A reunião de que participei, levantou um conjunto de cinco predicados que o projeto dos 200 anos deve considerar: a) INTEGRADOR (a ideia de pertencimento à sociedade); b) ABRANGENTE (envolver diferentes atores e agentes sociais e culturais); c) GENEROSO (o dever moral de servir à sociedade): d) GRATIDÃO (em relação à própria comunidade acadêmica); e) DEMOCRÁTICO (o espaço de discussão de ideias e de garantia do pensamento autônomo e crítico). Foi proposto um amplo conjunto de eventos, celebrações, efemérides, cerimônias, seminários e exposições para, a partir de agora e culminando em 2027, a ser realizado pela nossa instituição.
Muito mais do que portos ou aeroportos, o que faz uma cidade "universal" é sua UNIVERSIDADE: é ali, onde o MUNDO lhe penetra sob a forma de ideias, heranças e projetos, capazes de oferecer à sociedade inclusiva respostas às questões que o tempo, os atores sociais e as circunstâncias históricas impõem. A Universidade, mais do que um lugar para aonde se vai obter um diploma ou uma certificação profissional, é um lugar de "distanciamento", é ela que promove a PLURIDIMENSIONALIDADE da vida social. O que isso significa?
Nós vivemos o cotidiano de nossas existências ordinárias imersos naquilo que alguém já chamou de "facticidade da vida", preocupados com a reprodução da existência, ganhar dinheiro, sobreviver, repetir todos os dias a mesma coisa, quase nunca parar para refletir sobre o sentido e o significado do que fazemos, respondendo às solicitações do mundo com respostas prontas e automáticas, e sabendo que temos um tempo finito para realizar "coisas" e obter um sentido para a existência, o que é fonte inevitável de angústia! Uma vida vivida dessa maneira, colada à pura sobrevivência e reprodução, é uma vida UNIDIMENSIONAL, em que encontramos poucas reservas espirituais e intelectuais para pensá-la "de fora", reflexionar, vermo-nos, a nós mesmos, com outros olhos, compreender o que fizeram de nós e o que nós fazemos daquilo que fizeram de nós!
A UNIVERSIDADE é um dos poucos lugares que nos permite nos afastarmos da vida ordinária para pensá-la com olhos "estranhos": seja através de uma teoria, de um poema, de uma peça de teatro, de uma música, de um conceito, de uma história, de uma descoberta...: ali nós nos encontramos com vivos e com... mortos! A Universidade é também esse lugar em que nós não deixamos que nossos mortos - aqueles que ampliaram substantiva e adjetivamente, nossa frágil condição humana- sejam esquecidos. É um lugar de ENCONTRO em que, num mesmo ESPAÇO, estão presentes TEMPOS diferentes. E ao fim de uma aula, de um seminário, de um curso, nós não seremos mais a mesma coisa que éramos ao entrar. Ali, naquele lugar, instala-se em nós um MODO DE VIDA, um modo de encarar a vida.
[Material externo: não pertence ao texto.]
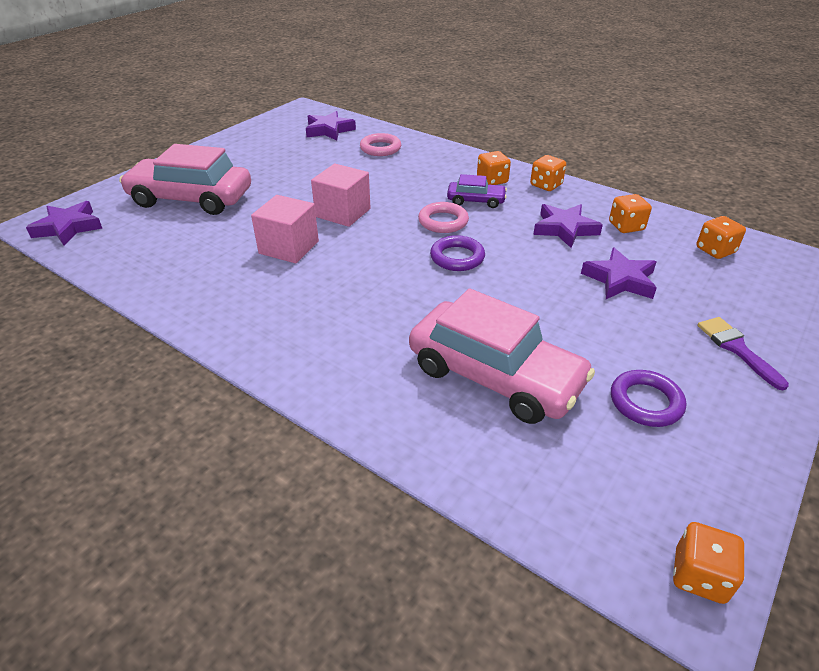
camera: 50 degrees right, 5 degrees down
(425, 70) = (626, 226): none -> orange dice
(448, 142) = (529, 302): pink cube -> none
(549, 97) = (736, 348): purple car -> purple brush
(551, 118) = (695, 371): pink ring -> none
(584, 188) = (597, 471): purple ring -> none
Sustentada por um tríptico (Ensino, Pesquisa e Extensão), a Universidade propõe saberes que se transformam em conhecimentos elaborados, divulga tais saberes, e se abre para a sociedade para que ela proponha novas questões que, por sua vez, obterão novas respostas (científicas, estéticas, teóricas, pedagógicas...).
Coordenada pelo Reitor (e meu amigo) Alfredo Gomes, espero que esse lapso de tempo que nos separa de 2027, seja preenchido com a lembrança histórica do que uma Universidade representa na constituição de uma razão pública, de um projeto nacional e de uma virtude propriamente republicana.
Flávio Brayner , professor Emérito da UFPE (com muito orgulho!)